Brasília - A presidente Dilma Rousseff disse nesta segunda-feira que considera as "manifestações pacíficas legítimas", em meio à onda de protestos nas principais cidades do país.

A ministra-chefe da Secretaria de Comunicação Social da Presidência, Helena Chagas, afirmou que "a presidente considera que as manifestações pacíficas são legítimas e são próprias da democracia e que é próprio dos jovens se manifestarem". A mensagem foi transmitida pela ministra a jornalistas no Palácio do Planalto a pedido de Dilma.

A presidente reuniu-se com o ministro da Justiça, José Eduardo Cardozo, para receber um relato sobre o quadro de manifestações no país, segundo a ministra.

Os protestos, inicialmente convocados para reivindicar contra o aumento nas tarifas de ônibus, levaram dezenas de milhares de manifestantes às ruas de capitais nesta segunda-feira.
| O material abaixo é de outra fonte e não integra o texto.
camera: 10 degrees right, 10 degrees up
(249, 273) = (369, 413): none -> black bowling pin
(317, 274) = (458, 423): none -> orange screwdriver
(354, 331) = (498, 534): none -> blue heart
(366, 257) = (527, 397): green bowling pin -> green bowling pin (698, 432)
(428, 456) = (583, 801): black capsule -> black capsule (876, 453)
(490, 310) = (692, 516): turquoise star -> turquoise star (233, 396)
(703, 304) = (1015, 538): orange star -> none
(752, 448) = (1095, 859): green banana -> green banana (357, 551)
Autoridades temiam embates violentos e depredações, como ocorreu na semana passada em São Paulo.

No fim de semana, manifestantes e policiais também se enfrentaram em protestos contra os gastos de recursos públicos nos preparativos para a Copa do Mundo antes das partidas pela Copa das Confederações entre Brasil e Japão, em Brasília, e México e Itália, no Rio de Janeiro.

Em Brasília, manifestantes chegaram a ocupar a área da cobertura do Congresso Nacional no início da noite desta segunda-feira, mas não chegaram ao Planalto, onde a segurança foi reforçada.

Copa do Mundo

A presidente também pediu que o ministro Gilberto Carvalho (Secretaria-Geral) abrisse o diálogo com manifestantes, principalmente aqueles que questionam os gastos do governo federal com a Copa do Mundo de 2014.

Gilberto disse que "se é um sentimento de que a Copa não é adequada... se há esse sentimento, vamos informar qual o investimento que fizemos nos Estados em infraestrutura".